Wednesday, 24 June 2015

Real Estate Industry takes a sign of relief as RBI cuts the Repo Rates..



The Reserve Bank of India (RBI) has cut the Repo Rates for the third time in 2015, this time too by 25 basis points, effective immediately.
 
After multiple events instilling hopes of a better real estate market in the last few days, there’s another one that has brought cheer amongst the industry folks. The Reserve Bank of India (RBI) has cut the Repo Rates for the third time in 2015, this time too by 25 basis points effective immediately. The rate has been brought down from 7.5 per cent to 7.25 per cent.

The move has definitely been welcomed by the real estate fraternity and has raised hopes of improving market conditions plagued by unsold inventory of housing units since a long time. Pradeep Jain, Chairman, Parsvnath Developers Ltd says, “Considering that the realty sector has been struggling with increasing inventories and low housing demand since last few quarters, it was an expected move.

We hope for the banks to pass on the benefit to the customers, thereby, stimulating the overall demand.”
Though it is seen as a positive move, the industry finds the rate cut inadequate and longs for more to have a considerable impact.
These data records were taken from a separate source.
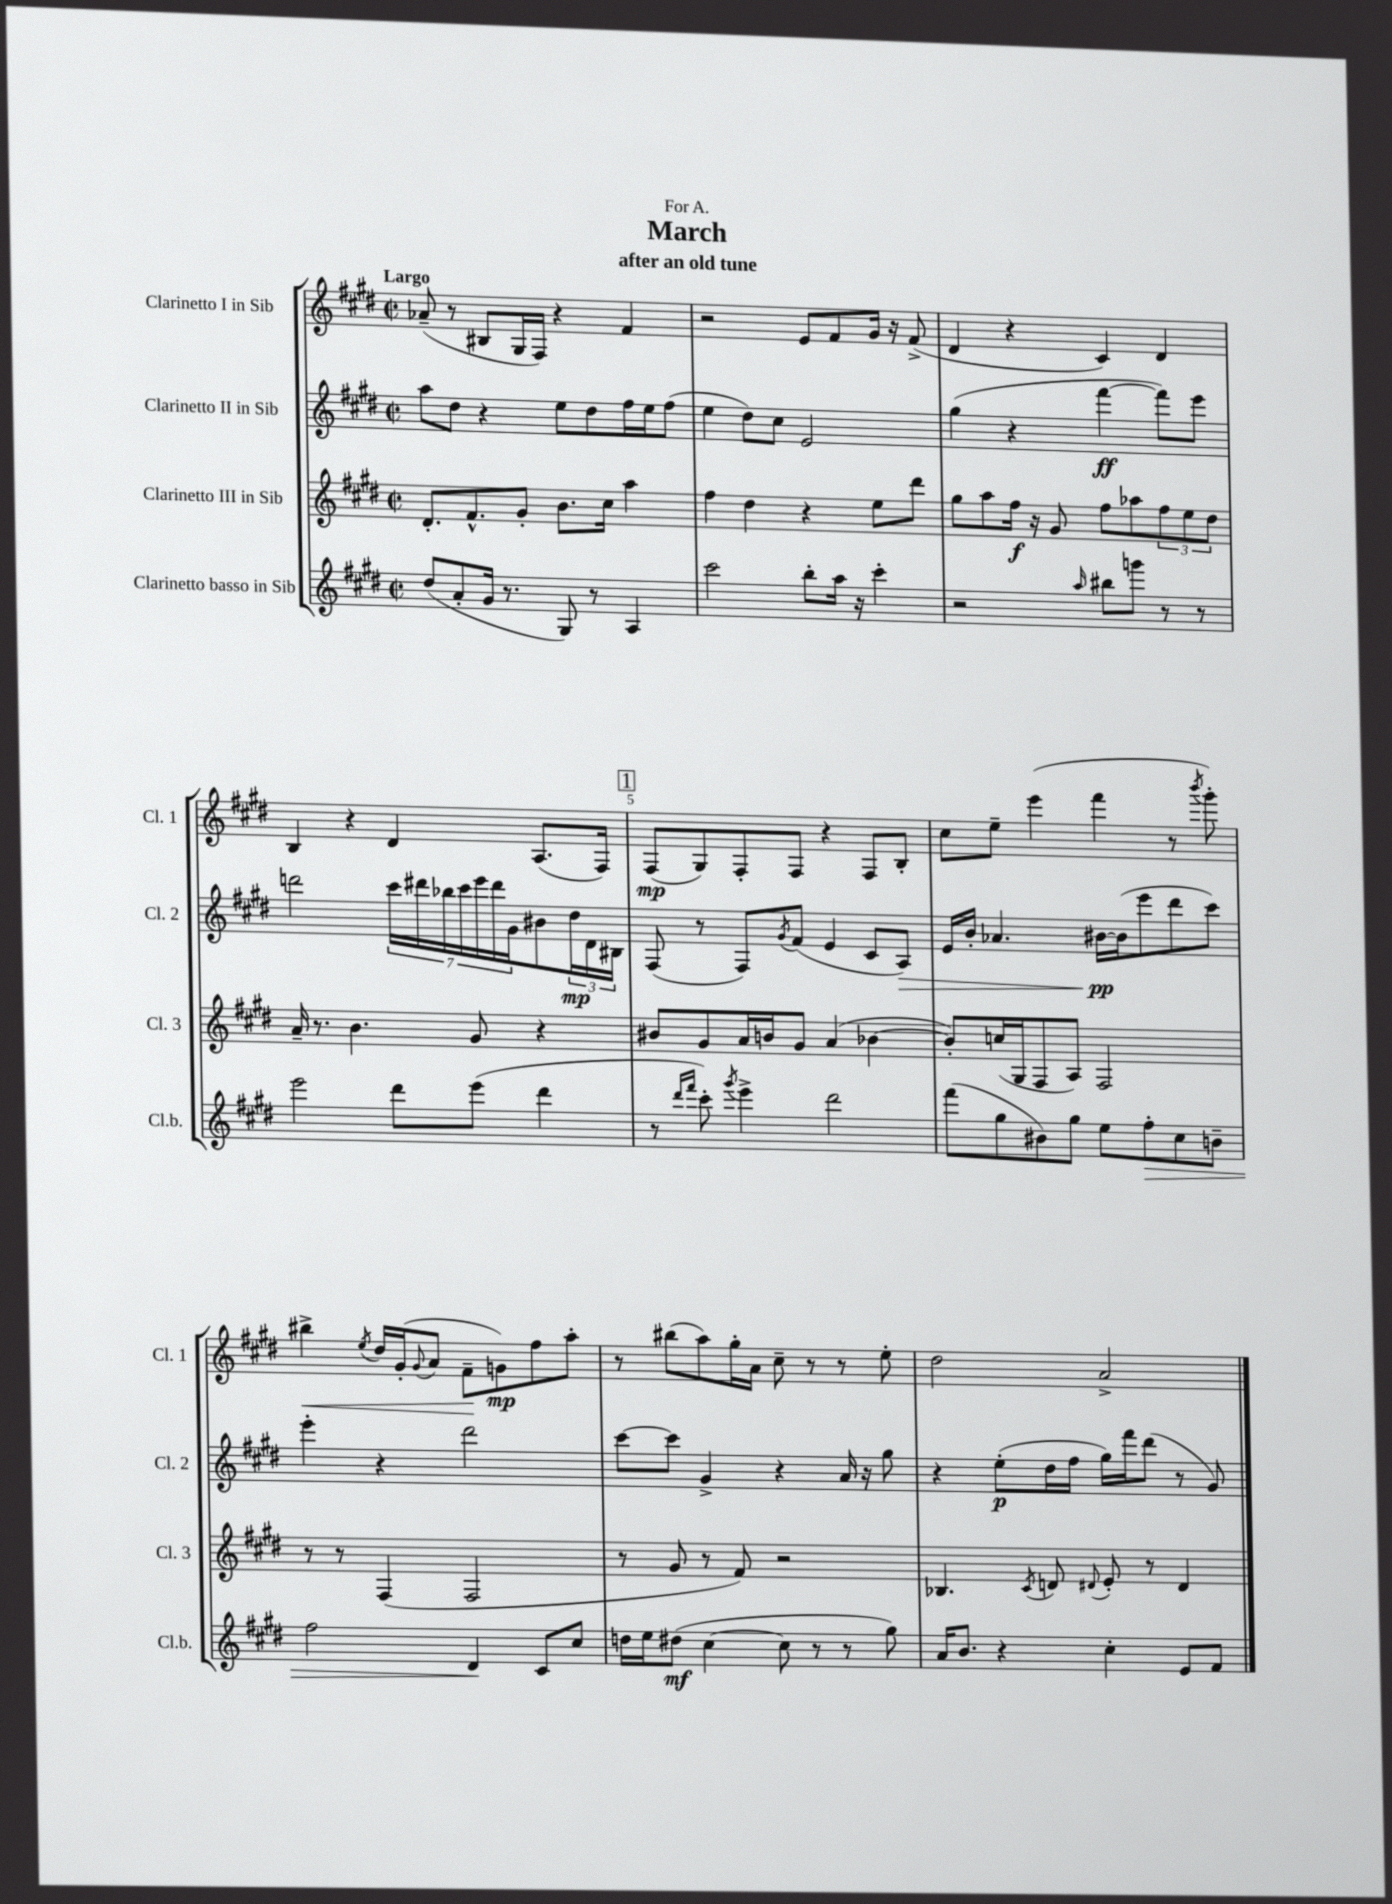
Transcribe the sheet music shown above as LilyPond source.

\header { title = "March" subtitle = "after an old tune" dedication = "For A." }
<<
\new StaffGroup <<
\new Staff = "s0" \with { instrumentName = "Clarinetto I in Sib" shortInstrumentName = "Cl. 1" } {
    \clef treble \key e \major \defaultTimeSignature \time 2/2 \tempo "Largo"
    aes'8--( r8 bis8 gis16 fis16) r4 fis'4 |
    r2 e'8 fis'8 gis'16 r16 fis'8->( |
    dis'4 r4 cis'4) dis'4 |
    b4 r4 dis'4 a8.( fis16) |
    \mark \markup { \box "1" } fis8\mp( gis8) fis8-. fis8 r4 fis8 b8-. |
    cis''8 e''8-- e'''4( fis'''4 r8 \acciaccatura { b'''8 } gis'''8-.) |
    bis''4->\< \acciaccatura { e''8 } dis''16 gis'16-.( \appoggiatura { gis'8 } a'8 fis'8--\! g'8\mp) fis''8 a''8-. |
    r8 bis''8( a''8) gis''16-. a'16 cis''8-- r8 r8 e''8-. |
    dis''2 a'2-> \bar "|." |
}
\new Staff = "s1" \with { instrumentName = "Clarinetto II in Sib" shortInstrumentName = "Cl. 2" } {
    \clef treble \key e \major \defaultTimeSignature \time 2/2
    a''8 dis''8 r4 e''8 dis''8 fis''16 e''16 fis''8( |
    e''4 dis''8) cis''8 e'2 |
    gis''4( r4 fis'''4~\ff fis'''8) e'''8 |
    d'''2 \tuplet 7/4 { cis'''16 dis'''16 bes''16 cis'''16 e'''16 dis'''16 gis'16 } bis'8 \tuplet 3/2 { dis''16\mp dis'16 bis16 } |
    \mark \markup { \box "1" } fis8( r8 fis8) \acciaccatura { gis'8 } fis'8( e'4 cis'8 a8\>) |
    e'16 b'16-. aes'4. bis'16~\pp\! bis'16( e'''8 dis'''8 cis'''8) |
    e'''4-. r4 dis'''2 |
    cis'''8~ cis'''8 gis'4-> r4 a'16 r16 gis''8 |
    r4 e''8-.\p( dis''16 fis''16 gis''16) fis'''16 dis'''8( r8 gis'8) \bar "|." |
}
\new Staff = "s2" \with { instrumentName = "Clarinetto III in Sib" shortInstrumentName = "Cl. 3" } {
    \clef treble \key e \major \defaultTimeSignature \time 2/2
    dis'8.-. fis'8.-^ gis'8-. b'8. cis''16 a''4 |
    fis''4 dis''4 r4 e''8 dis'''8 |
    gis''8 a''8 fis''16\f r16 gis'8 fis''8 aes''8 \tuplet 3/2 { fis''8 e''8 dis''8 } |
    a'16-- r8. b'4. gis'8 r4 |
    \mark \markup { \box "1" } bis'8 gis'8 a'16 b'16 gis'8 a'4( bes'4~ |
    bes'8-.) c''16( gis16 fis8 a8) fis2 |
    r8 r8 fis4( fis2 |
    r8 gis'8 r8 fis'8) r2 |
    bes4. \acciaccatura { cis'8 } d'8 \appoggiatura { dis'8 } e'8-. r8 dis'4 \bar "|." |
}
\new Staff = "s3" \with { instrumentName = "Clarinetto basso in Sib" shortInstrumentName = "Cl.b." } {
    \clef treble \key e \major \defaultTimeSignature \time 2/2
    dis''8( a'8-. gis'16 r8. gis8) r8 a4 |
    cis'''2 b''8-. a''16 r16 cis'''4-. |
    r2 \grace { a''16 } bis''8 g'''8 r8 r8 |
    e'''2 dis'''8 e'''8( dis'''4 |
    \mark \markup { \box "1" } r8 \grace { dis'''16 fis'''16 } cis'''8-.) \acciaccatura { gis'''8 } e'''4-> dis'''2 |
    fis'''8( gis''8 bis'8) gis''8 e''8 fis''8-.\> cis''8 b'8-- |
    fis''2 dis'4\! cis'8 cis''8 |
    d''16 e''16 dis''8\mf( cis''4~ cis''8 r8 r8 gis''8) |
    a'16 b'8. r4 cis''4-. e'8 fis'8 \bar "|." |
}
>>
>>
\layout { \context { \Score \override BarNumber.break-visibility = ##(#f #t #t) barNumberVisibility = #(every-nth-bar-number-visible 5) } }
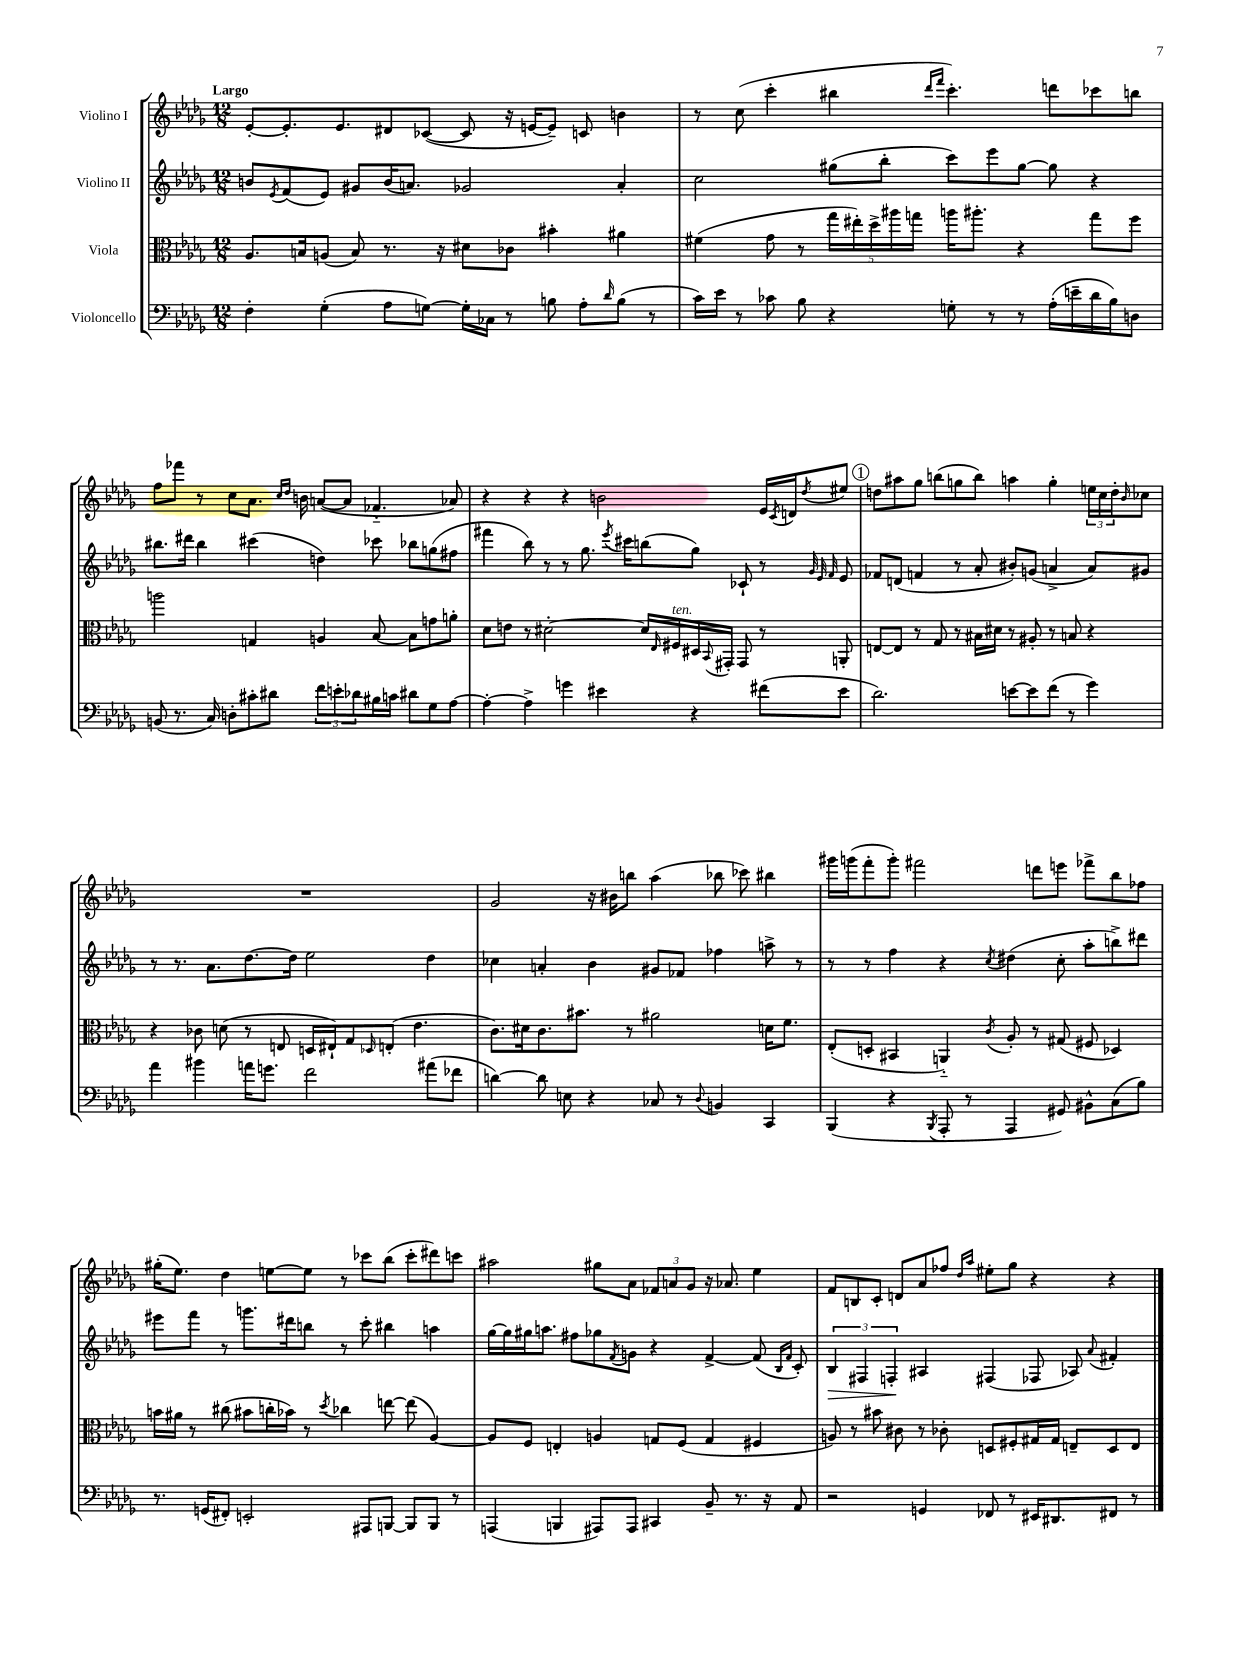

Rakesh Kumar Arora, Chairman, Supertech Ltd says, “The announcement to cut the repo and reverse repo rates by 25 basis points is not sufficient, although it is an indication of the positive approach of RBI towards investment in the country.

The Industry was seeking a cut of at least one per cent to bring back confidence in home buyers and investors, ease out EMIs and give a fillip to housing demand.”
Expressing further displeasure, Arora says, “Reducing funding costs in real estate is the need of the hour as it would only bring in more investments and create more jobs. However, the RBI has not addressed this crucial issue.”
No change in the home loan interest rates, despite frequent cuts in repo rates, is also being seen as a major setback. Lalit Kumar Jain, CMD, Kumar Urban Development Ltd and Former Chairman, CREDAI believes this step to be gradational in renewing the zest of the real estate sector, however, says, "The net effect has to be translated into an interest rate cut, that has not happened as yet. Despite the RBI cutting the repo rate by 75 basis points in recent past, the net reduction by banks has not been more than 25-30 points.”

While the move may not seem to have impressed many developers due to its poor impact on the property prices, customer sentiments and sales, it still has been welcomed for its potential to trigger improvement in the realty space. Amit Modi, Director- ABA Corp and Vice President, CREDAI Western UP says, “While it is indeed a step in the right direction, 25 basis points cut may not be enough to spur the investment cycle. There is definitely more required, and lending rates will have to further come down by at least one or two percentage points to improve the general sentiment towards investments in the country.”